Metallic delafossites such as PdCoO2 are layered oxides with a unique crystal structure: conductive Pd+ sheets alternate with insulating [CoO2]− layers. This layered crystal structure gives rise to two remarkable features. First, the Pd+ layers host quasi–two-dimensional electrons with conductivities comparable with elemental metals, enabling long mean free paths and unusual transport phenomena even in ultrathin films. Second, the polar stacking of charged layers produces surfaces and interfaces with strongly contrasting electronic properties. Depending on termination, PdCoO2 can exhibit large work-function differences and polarity-driven dipole layers, which at semiconductor interfaces lead to exceptionally high Schottky barriers.

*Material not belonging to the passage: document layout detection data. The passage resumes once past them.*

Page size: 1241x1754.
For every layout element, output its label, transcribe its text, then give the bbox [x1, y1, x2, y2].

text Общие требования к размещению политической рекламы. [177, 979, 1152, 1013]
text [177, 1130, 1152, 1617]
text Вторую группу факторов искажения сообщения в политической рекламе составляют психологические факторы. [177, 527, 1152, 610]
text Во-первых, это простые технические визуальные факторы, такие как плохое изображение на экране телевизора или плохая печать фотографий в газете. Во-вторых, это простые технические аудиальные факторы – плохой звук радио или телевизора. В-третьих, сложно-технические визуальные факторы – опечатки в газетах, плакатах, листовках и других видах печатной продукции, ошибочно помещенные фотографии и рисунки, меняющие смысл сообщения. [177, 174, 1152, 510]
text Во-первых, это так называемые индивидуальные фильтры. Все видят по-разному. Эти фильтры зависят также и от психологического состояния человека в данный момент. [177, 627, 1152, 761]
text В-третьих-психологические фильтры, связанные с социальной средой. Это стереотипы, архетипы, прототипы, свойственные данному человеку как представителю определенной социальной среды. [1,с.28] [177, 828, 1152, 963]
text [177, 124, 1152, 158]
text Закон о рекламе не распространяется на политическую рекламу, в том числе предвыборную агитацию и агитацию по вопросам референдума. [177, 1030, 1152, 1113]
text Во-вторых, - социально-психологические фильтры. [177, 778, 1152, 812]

In this talk, I will highlight how these fundamental properties—low-dimensional metallic transport and polarity effects—emerge from the crystal structure of PdCoO2, and how they open new possibilities for applications in nanoscale interconnects and Schottky devices.

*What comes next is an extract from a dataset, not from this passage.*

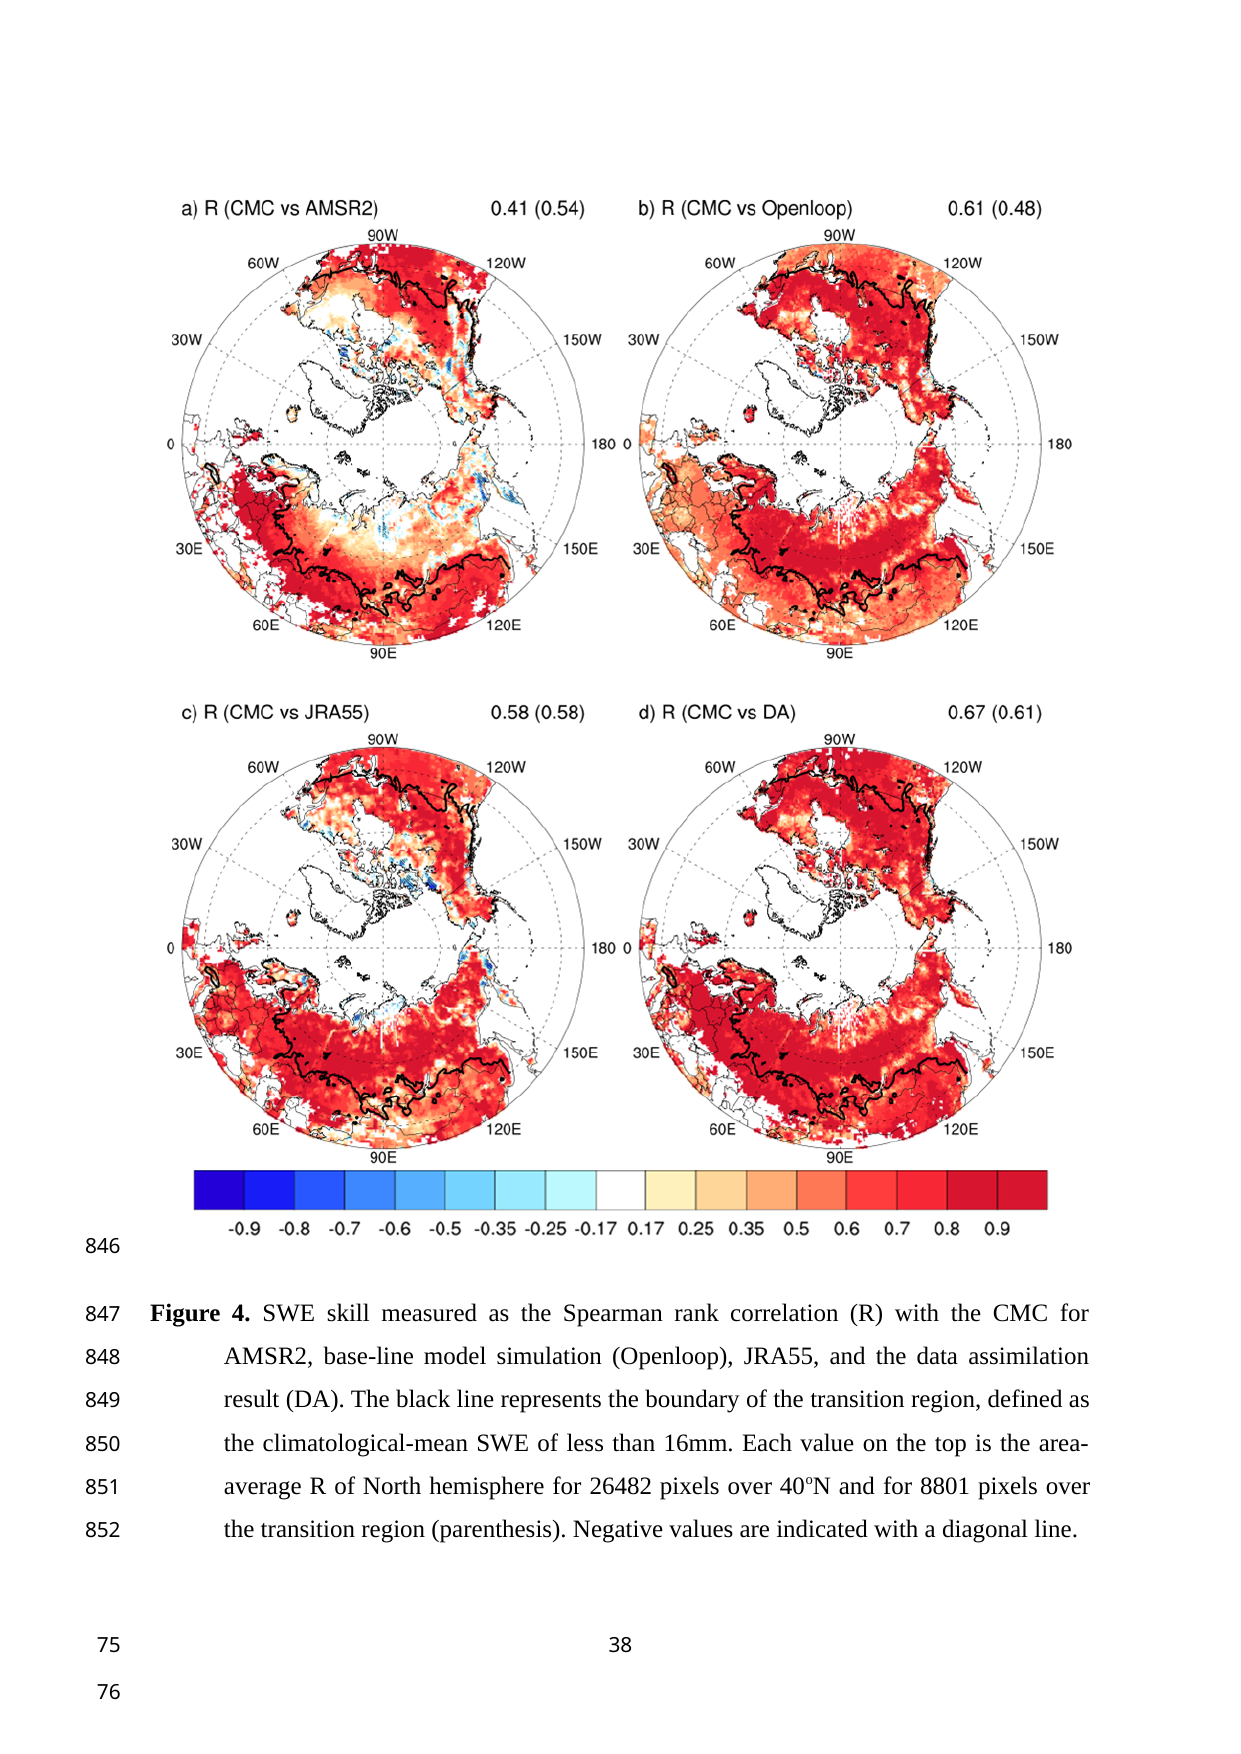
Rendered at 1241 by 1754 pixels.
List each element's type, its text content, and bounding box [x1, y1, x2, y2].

Takayuki Harada is an independent scientist at the National Institute for Materials Science (NIMS), Japan. He received his Ph.D. from the University of Tokyo and subsequently worked as a postdoctoral researcher at Max Planck Institute for Solid State Research, and then as an assistant professor at Tohoku University. He joined NIMS in 2021 and, since 2024, has also served as a visiting associate professor at Tokyo University of Science. His research focuses on thin-film heterostructures and electrical transport properties.